In Chambers, the Court acknowledged that the power to punish for contempt is inherent in all courts. Such power reaches to both conduct before the court and conduct outside the court's presence. Id. at 44, 111 S.Ct. at 2132. Invocation of a court's inherent power automatically requires a finding of bad faith and the court must comply with the mandates of due process. Id. at 49, 50, 111 S.Ct. at 2135, 2136. A court's imposition of sanctions under its inherent power is reviewed for abuse of discretion. Id. at 55, 111 S.Ct. at 2138.
Sanctions available to the trial court include contempt proceedings and/or the assessment of attorney's fees and costs against the culpable party. Furthermore, if it is determined the attorneys involved wilfully concealed the excess insurance policy, they could be referred to disciplinary counsel.
Because no record exists to aid this Court in evaluating plaintiff's allegations of discovery abuse, we find it necessary to remand the case to the district court for a contradictory hearing to determine what, if any, sanctions are appropriate. The scope of the hearing should encompass all issues relevant to the nondisclosure of the excess policy, including but not limited to whether the Gibraltar defendants and/or their attorneys intentionally (or with some lesser degree of fault), and in bad faith, failed to disclose the excess policy.
Rehearing granted in part; otherwise denied. The case is remanded to the district court for further proceedings consistent with this opinion.
CALOGERO, C.J., concurs in part and dissents in part from the court's disposition of the plaintiff's application for rehearing.
KNOLL, J., concurs in part and dissents in part for reasons assigned by CALOGERO, C.J.
CALOGERO, C.J., concurring in part and dissenting in part.
I concur in the Court's remanding the matter to the district court to conduct a hearing in which the Gibraltar defendants and their attorneys are ordered to show cause why they should not be held in contempt of court and/or sanctioned for alleged discovery violations.
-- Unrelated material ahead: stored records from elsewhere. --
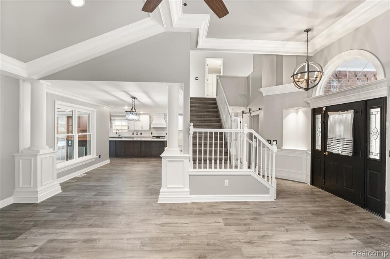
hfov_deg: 96.8
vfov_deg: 73.7
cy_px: 130
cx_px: 195
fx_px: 173
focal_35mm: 16
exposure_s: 1/30
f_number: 3.5
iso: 1250
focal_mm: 16
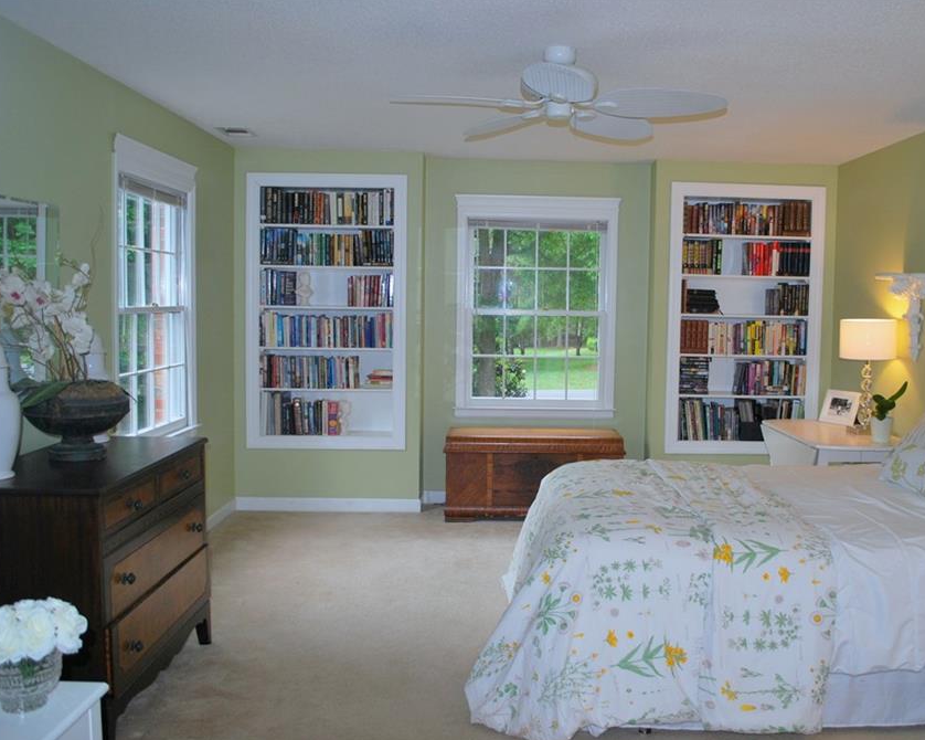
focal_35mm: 31
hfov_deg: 56.8
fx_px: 848
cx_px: 549
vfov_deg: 47.1
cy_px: 371
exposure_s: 1/60
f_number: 3.5
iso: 200
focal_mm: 18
However, I *823 dissent from the per curiam opinion in so far as it does not follow the recommendation, proposed in my dissent on original hearing, not only to remand the case to the district court to conduct a limited hearing to determine the roles of the Gibraltar defendants and their attorneys in the alleged concealment of the excess insurance policy, but also to "delay this Court's disposition of defendant's attack on the Court of Appeal judgment, and ruling on the motion to strike the writ application filed in this Court until after the full extent of the alleged misrepresentation, ill-practice, fraud and lack of candor is determined." Peterson v. Gibraltar Savings & Loan, 98-1601, 98-1609 (La.5/18/99), 733 So.2d 1198 (Calogero, C.J., dissenting).
[*] Lemmon, J., not on panel. See Rule IV, Part 2, § 3.
[1] The Gibraltar defendants include Gibraltar Savings and Loan, Gibraltar Savings, FGMC Investment Corporation, FGMC, Ltd., Metairie Center Phase I, Metairie Center Phase I, Ltd., and Reliance Insurance Company, Inc., respectively.